Мы посмотрели друг на друга и прыснули со смеху, и я в порыве чувств обняла эту взрослую, полноватую женщину с извечным пучком темных волос на голове. Я до сих пор помню, как трепетно она относилась к только появившейся на свет Мире. Это навсегда сделало ее человеком, за которого я убью.

— Она нравится тебе? Ну, то есть, она вообще как…

— Непонятная, — призналась она. – Я не люблю людей, которые так много улыбаются. Даже с Борисом, даже когда он ей угрожал.

— Когда? — всполошилась я. – Когда это было?

— Сегодня днем. Вы на прогулке были. Когда она попробовала назвать его Борей. Он сказал, что следующим образцом для анализа ДНК может стать ее язык, если он еще раз это услышит. Так вот она не испугалась…

И как такое могло вызвать улыбку. Разве что улыбку Джокера.

— Да уж… Ладно, пойду спрошу, что он от меня хотел, — поцеловала мягкую щеку и выдвинулась на очередной урок послушания.

Борис меня столько лет дрессирует, тем самым пресловутым пряником и кнутом. Я бы уже должна хвостиком махать при его появлении как пудель. Но я все еще сопротивляюсь.

— Борис я, — зашла в кабинет и остолбенела, когда эта дрянь буквально свою грудь ему в лицо засунула, тыкая тонким пальчиком в бумаги.

Но она тут же поднялась, услышав меня и привычно улыбнулась.

Борис же сделал вид, как будто ничего не произошло. Просто кивнул на кресло возле полок с книгами:

— Посиди, мы почти закончили.

***

11. Глава 11.

Меня успокаивало только то, что Борис действительно обсуждал дела, а Элеонора для него переводила. Теперь она держалась на нужном советском расстоянии, но я все равно продолжала буравить ее взглядом. Как ей дать понять, что нужно держаться от мужа подальше? Сказал ли он сам ей об этом? Или кайфует, как две самки богомола борются за самца. Так, вроде не маленький, должен понимать, что это чревато сносом его башки.

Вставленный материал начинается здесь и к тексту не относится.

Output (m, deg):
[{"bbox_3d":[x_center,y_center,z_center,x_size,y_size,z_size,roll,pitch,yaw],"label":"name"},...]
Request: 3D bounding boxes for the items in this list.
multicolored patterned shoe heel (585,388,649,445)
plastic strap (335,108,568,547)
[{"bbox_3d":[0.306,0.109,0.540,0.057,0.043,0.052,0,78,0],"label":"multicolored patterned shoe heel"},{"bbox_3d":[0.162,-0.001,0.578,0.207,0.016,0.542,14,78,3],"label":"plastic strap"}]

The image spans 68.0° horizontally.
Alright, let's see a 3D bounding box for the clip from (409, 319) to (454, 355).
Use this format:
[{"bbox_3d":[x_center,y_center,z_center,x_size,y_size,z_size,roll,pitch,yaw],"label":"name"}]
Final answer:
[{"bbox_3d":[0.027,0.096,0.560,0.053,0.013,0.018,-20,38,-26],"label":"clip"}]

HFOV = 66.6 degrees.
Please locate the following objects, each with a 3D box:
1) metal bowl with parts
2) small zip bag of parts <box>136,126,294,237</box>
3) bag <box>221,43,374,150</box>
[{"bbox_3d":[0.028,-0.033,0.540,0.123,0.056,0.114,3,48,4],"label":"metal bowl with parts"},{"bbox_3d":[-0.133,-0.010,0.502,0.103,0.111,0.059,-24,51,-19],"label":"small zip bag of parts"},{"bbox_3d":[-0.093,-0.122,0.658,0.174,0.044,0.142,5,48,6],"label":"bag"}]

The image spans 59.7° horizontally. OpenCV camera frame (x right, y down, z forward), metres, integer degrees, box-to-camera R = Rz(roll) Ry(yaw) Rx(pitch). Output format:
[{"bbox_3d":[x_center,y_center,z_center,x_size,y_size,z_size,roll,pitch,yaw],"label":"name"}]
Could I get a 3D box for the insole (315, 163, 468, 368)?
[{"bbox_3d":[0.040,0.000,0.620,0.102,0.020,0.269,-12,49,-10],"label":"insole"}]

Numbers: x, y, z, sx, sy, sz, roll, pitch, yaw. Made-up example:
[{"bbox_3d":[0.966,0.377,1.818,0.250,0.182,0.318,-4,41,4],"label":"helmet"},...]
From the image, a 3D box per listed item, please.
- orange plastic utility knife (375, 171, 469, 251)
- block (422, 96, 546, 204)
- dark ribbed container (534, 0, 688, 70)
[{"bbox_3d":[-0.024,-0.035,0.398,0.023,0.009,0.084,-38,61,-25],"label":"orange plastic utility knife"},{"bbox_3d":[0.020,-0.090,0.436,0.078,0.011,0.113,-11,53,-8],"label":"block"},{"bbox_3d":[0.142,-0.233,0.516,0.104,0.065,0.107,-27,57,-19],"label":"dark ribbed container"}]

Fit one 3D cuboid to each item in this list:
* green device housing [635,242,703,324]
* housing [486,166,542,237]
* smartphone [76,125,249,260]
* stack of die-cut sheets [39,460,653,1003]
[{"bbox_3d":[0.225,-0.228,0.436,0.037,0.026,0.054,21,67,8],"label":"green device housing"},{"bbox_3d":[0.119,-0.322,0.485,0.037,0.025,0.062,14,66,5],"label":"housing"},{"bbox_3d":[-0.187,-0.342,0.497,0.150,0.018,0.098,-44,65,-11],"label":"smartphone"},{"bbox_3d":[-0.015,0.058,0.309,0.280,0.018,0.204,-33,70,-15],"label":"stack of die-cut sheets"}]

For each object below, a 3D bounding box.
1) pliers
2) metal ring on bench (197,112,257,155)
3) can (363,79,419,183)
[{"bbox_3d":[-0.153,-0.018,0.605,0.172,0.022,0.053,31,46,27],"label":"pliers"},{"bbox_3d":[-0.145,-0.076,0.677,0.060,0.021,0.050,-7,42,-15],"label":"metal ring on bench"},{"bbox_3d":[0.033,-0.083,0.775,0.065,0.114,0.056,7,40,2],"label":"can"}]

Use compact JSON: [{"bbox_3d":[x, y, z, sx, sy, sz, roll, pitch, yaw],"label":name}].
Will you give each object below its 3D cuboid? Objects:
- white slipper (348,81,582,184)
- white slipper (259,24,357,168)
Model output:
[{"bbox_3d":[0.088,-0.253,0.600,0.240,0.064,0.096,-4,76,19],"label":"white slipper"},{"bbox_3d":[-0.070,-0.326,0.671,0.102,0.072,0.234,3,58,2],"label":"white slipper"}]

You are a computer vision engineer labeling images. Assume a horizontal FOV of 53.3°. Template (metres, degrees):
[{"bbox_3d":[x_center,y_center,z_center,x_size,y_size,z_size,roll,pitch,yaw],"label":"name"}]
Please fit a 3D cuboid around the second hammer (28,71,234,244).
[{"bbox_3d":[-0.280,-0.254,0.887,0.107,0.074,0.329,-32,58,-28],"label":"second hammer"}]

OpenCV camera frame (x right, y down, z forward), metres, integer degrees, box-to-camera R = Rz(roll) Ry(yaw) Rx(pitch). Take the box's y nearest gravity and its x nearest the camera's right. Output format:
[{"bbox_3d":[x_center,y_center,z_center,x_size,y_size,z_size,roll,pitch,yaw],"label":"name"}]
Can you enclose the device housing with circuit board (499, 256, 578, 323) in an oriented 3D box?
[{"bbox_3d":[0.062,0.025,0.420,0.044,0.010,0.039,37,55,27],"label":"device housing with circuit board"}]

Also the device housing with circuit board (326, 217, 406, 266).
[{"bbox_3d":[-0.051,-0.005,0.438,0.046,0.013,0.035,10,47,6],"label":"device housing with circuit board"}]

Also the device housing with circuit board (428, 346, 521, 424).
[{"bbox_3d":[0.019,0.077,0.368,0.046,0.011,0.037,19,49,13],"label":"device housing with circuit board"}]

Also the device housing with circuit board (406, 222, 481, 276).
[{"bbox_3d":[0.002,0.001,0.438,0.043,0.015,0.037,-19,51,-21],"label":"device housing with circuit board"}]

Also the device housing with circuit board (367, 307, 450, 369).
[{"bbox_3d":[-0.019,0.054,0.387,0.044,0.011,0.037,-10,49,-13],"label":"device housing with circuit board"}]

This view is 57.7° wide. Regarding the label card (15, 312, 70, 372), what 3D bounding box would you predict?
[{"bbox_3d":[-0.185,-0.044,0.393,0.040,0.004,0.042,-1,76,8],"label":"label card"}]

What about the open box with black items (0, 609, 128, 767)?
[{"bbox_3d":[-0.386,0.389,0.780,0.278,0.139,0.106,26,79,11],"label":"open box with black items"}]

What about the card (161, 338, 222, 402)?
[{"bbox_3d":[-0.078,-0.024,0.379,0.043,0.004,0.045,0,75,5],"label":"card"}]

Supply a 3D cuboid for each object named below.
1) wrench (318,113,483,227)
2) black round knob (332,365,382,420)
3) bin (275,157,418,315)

— На сегодня достаточно, можешь идти.

Можешь идти. Сейчас она обязательно поклониться ему в ножки, поцелует воображаемый перстень и пообещает исполнить любой каприз султана.

Элеонора просто кивнула и посмотрела мне в глаза. А там словно чертята, которые слышат каждую мою мысль и готовы обернуть ее против меня. Ненавижу.

— Пока, Нина.

— Пока…

Только дверь мягко закрылась, я понеслась к ней. Не удивлюсь, что сучка еще имеет привычку подслушивать. Но нет, коридор пуст и я вернулась в кабинет.

А там Борис продолжал корпеть над документами. Что-то записывал. Что-то печатал.

Иногда я задавалась вопросом, а зачем ему семья? Первая жена, вторая. Дети?

Комбинат его главный ребенок. Вот где истина. Все эти огромные печи с металлом, каждое здание, любое оборудование, любой человек.

Он знает там каждую мелочь, сам немало лет там проработал после Афганистана, пока не решил, что станет лучшим управленцем и просто отжал завод у предыдущего владельца.

Зачем ему другой мир, когда в этом он чувствует себя белой акулой, рассекающей волны бизнеса и пугая мелку рыбешку острыми зубами, где еще остались кусочки его жертв.

Борис даже по именам почти всех знает. Не удивлюсь, если знает подноготную каждого. Даже сейчас, я здесь, а он продолжает работать над возвращением нового итальянского оборудования. И нет ничего дороже, да.

Вот только меня это не устраивает.

Решительно подошла к столу, опустила руку на бумагу, другой тронула подбородок, оцарапнувшись о двухдневную щетину. Буквально вынудила на себя посмотреть.

— Поговори со мной. Успокой меня. Скажи, что это все временные трудности и просто нужно напрячь задницы и решить их. Что ты там всегда говоришь, — закончила тихо, почти нежно прошептала, поглаживая его горячую кожу. Он всегда такой, как печка и порой мне кажется, что рядом с ним мне суждено сгореть.